Animals of New Zealand
People often confuse New Zealand with Australia and think there are many native animals. However there are no indigenous animals in New Zealand. Animals that are found in the wild today were all originally brought over by the settlers.
Birds of New Zealand
This is the reason New Zealand is the home of so many flightless birds. With no natural predators around to worry about, birds were able to evolve differently. This meant less need to fly and they were able to find their niche on the ground!
Unfortunately for this reason many species are became endangered after the arrival of non-native animals. The introduction of possums, rats and other rodents left these birds vulnerable and their numbers are sadly dropping. Luckily many conservational groups are doing all they can to solve this problem.
Kiwi - is the most famous bird of New Zealand. It is probably the most well know symbol of the country, In fact New Zealanders are affectionately known as 'kiwis'. It is a small, brown flightless bird with a long beak, which it uses to dig up worms and insects from the soil. It is nocturnal and because of this it is very difficult to see one in the wild.
Other typical birds are the Kea, a curious mountain bird, the Tui with its beautiful song and the Pukekoe amongst others.
New Zealand Sports
Cricket - is the most popular summer sport in New Zealand. A kiwi tradition is to fill a chilly bin with beers and go down to the stadium to watch a match. Each match is very long, with test matches lasting up to 5 days! It is very popular in other commonwealth countries such as Australia, India, Pakistan and England. The New Zealand team is always competitive but highly inconsistent.
Rugby Union - is by far the country's most popular sport. The national team are known as the All Blacks and are famous worldwide.

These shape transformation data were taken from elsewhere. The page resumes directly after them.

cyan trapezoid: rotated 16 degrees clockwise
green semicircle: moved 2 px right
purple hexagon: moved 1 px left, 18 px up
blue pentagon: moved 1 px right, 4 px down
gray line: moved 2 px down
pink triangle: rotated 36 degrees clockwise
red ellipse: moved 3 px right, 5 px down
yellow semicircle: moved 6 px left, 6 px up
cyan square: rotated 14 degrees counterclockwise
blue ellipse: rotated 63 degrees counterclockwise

They are considered to be the best team in the world however they have only won the world cup once in 1987. Before each match the team perform a 'haka' which is a traditional Maori war dance intended to intimidate the opposition. As with all sports New Zealand has a bitter rivalry with Australia and every year they play each other in a series called the Bledisloe shield.

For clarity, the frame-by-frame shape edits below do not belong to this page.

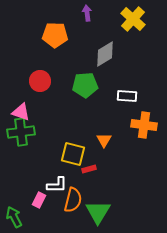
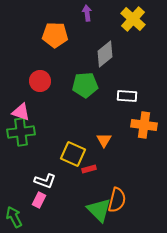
gray diamond: rotated 8 degrees counterclockwise
yellow square: rotated 10 degrees clockwise
white L-shape: moved 12 px left, 4 px up; rotated 20 degrees clockwise
orange semicircle: moved 44 px right
green triangle: moved 1 px right, 2 px up; rotated 16 degrees counterclockwise
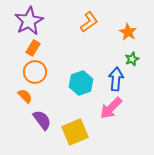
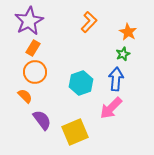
orange L-shape: rotated 10 degrees counterclockwise
green star: moved 9 px left, 5 px up
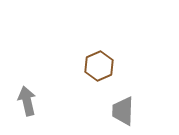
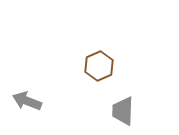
gray arrow: rotated 56 degrees counterclockwise
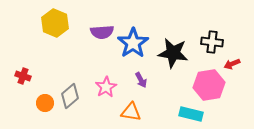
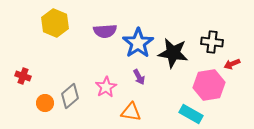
purple semicircle: moved 3 px right, 1 px up
blue star: moved 5 px right
purple arrow: moved 2 px left, 3 px up
cyan rectangle: rotated 15 degrees clockwise
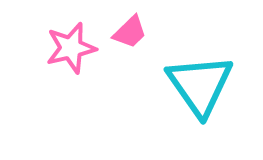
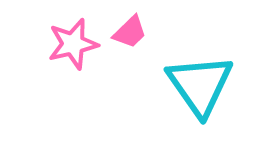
pink star: moved 2 px right, 4 px up
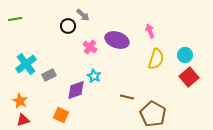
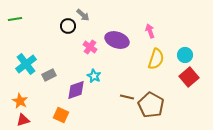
brown pentagon: moved 2 px left, 9 px up
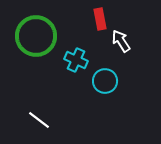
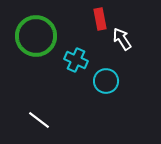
white arrow: moved 1 px right, 2 px up
cyan circle: moved 1 px right
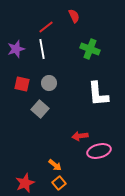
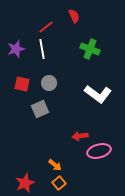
white L-shape: rotated 48 degrees counterclockwise
gray square: rotated 24 degrees clockwise
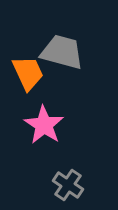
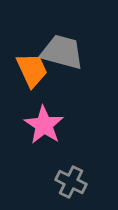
orange trapezoid: moved 4 px right, 3 px up
gray cross: moved 3 px right, 3 px up; rotated 8 degrees counterclockwise
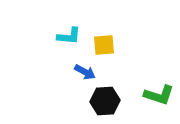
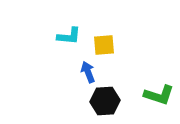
blue arrow: moved 3 px right; rotated 140 degrees counterclockwise
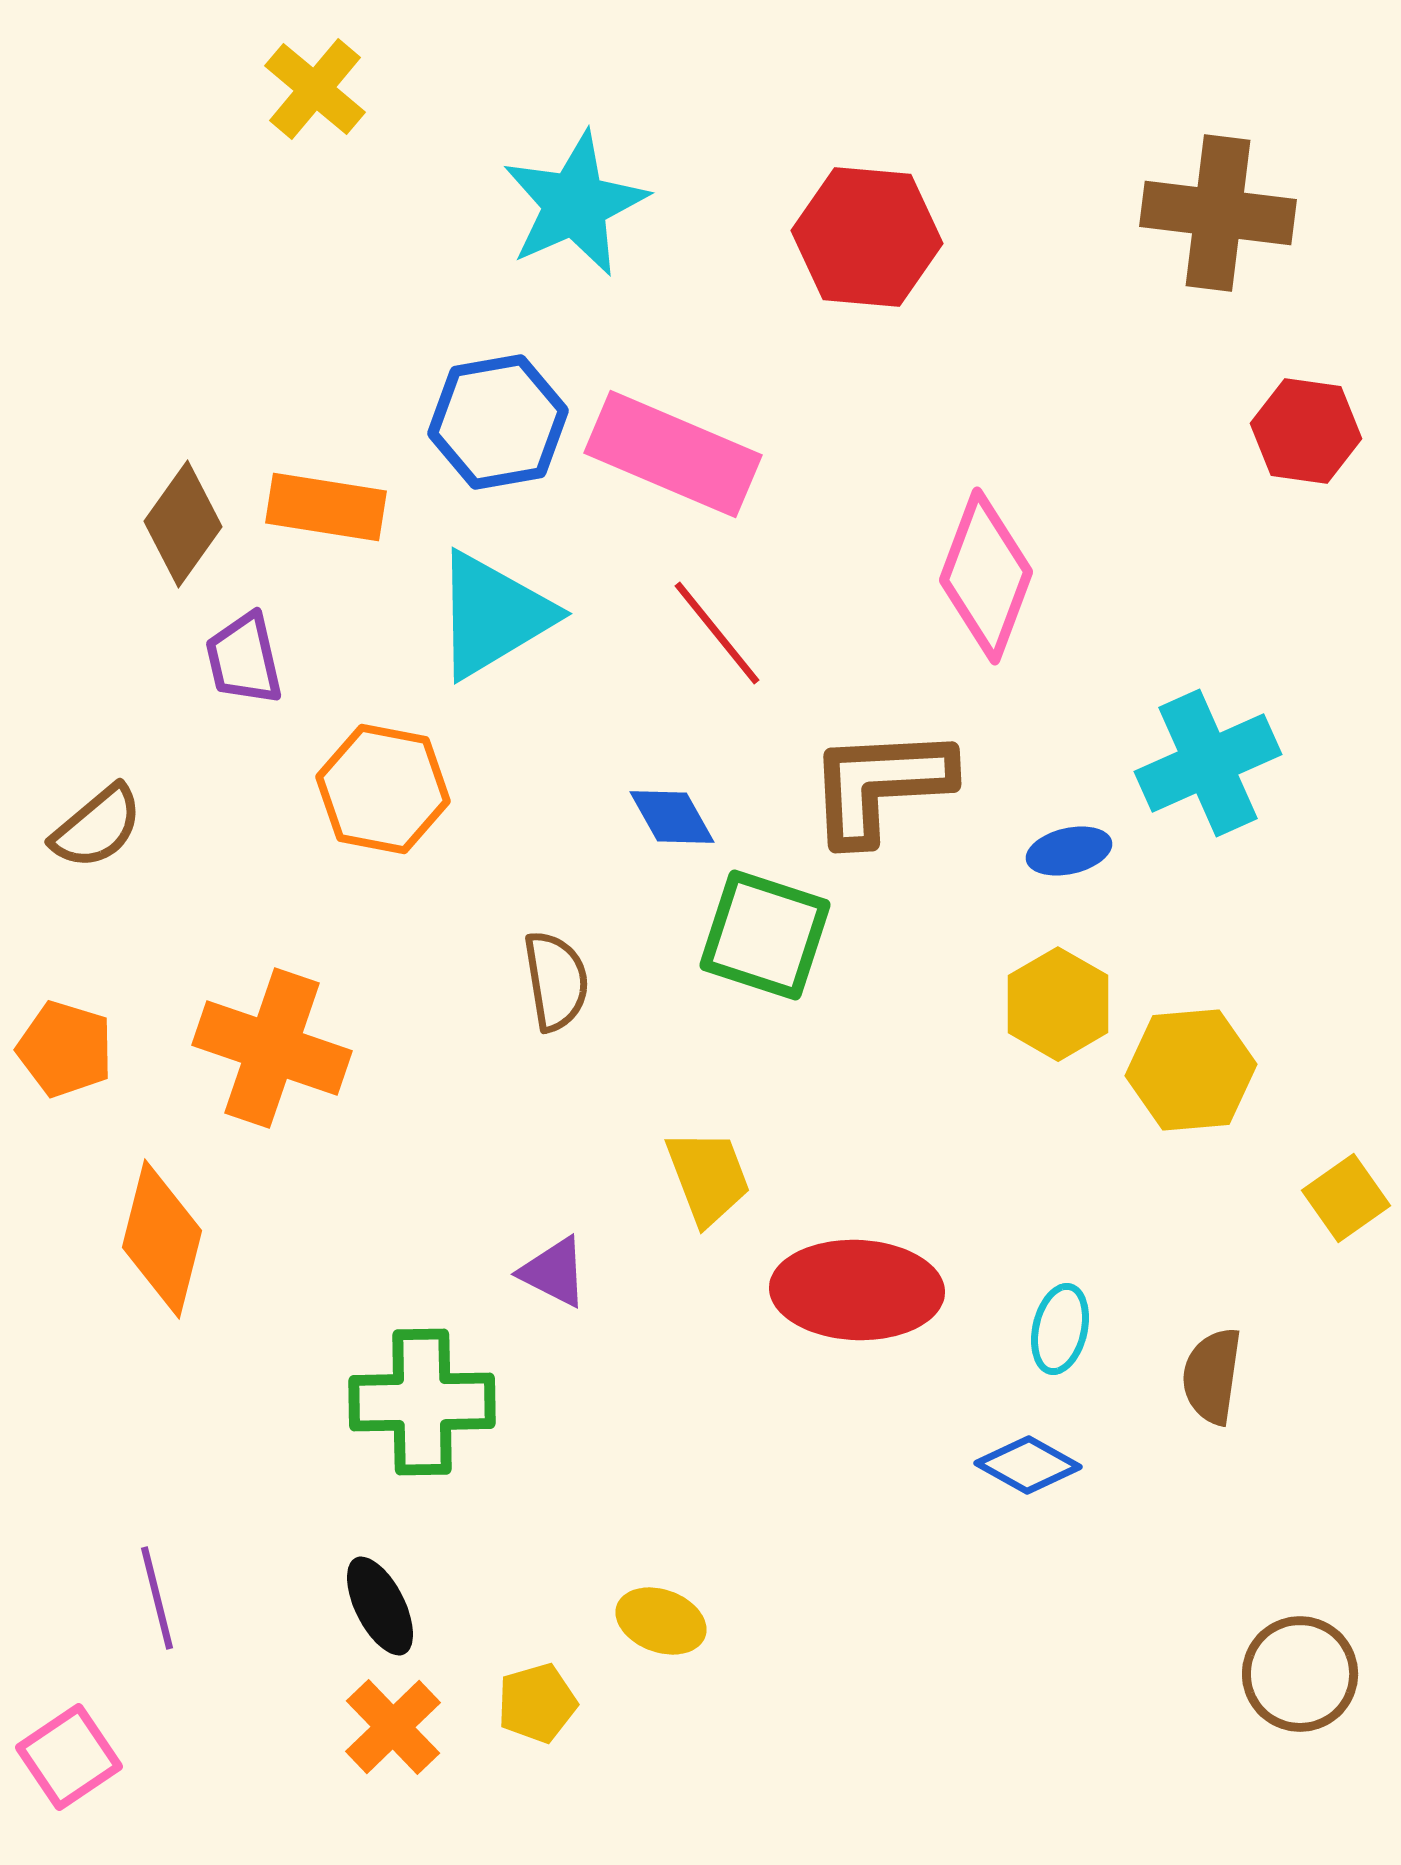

Rugby league - This sport is a variation of rugby and although it is played in very few countries it is highly popular in New Zealand. New Zealand has a team that plays in the Australian competition and they have a large fan base. Recently New Zealand won the World Cup for the first time beating arch rivals and favorites, Australia in the final to many people's disbelief.
Netball - is by far the most female sport in New Zealand and is played by women of all ages. It is an extremely fast paced and very skilful sport and like cricket it is most popular in the countries of the Commonwealth. Whilst Australia are the current world champions their intense rivalry with New Zealand has meant that both countries have held this title in recent years.
The Maori are the indigenous people of New Zealand. When the English settlers arrived in the country there was no conquest as occurred in other parts of the world, instead a treaty was signed between the English and Maori, which is still recognized and respected to this day. The Maori people have a rich culture and are well know for their artwork, craftwork, dance and language. These factors are very attractive to tourists and many people visit Maori villages and shows while they are in the country. Maori tattoos are also very popular, and several celebrities including singers Robbie Williams and Ben Harper have chosen Maori designs.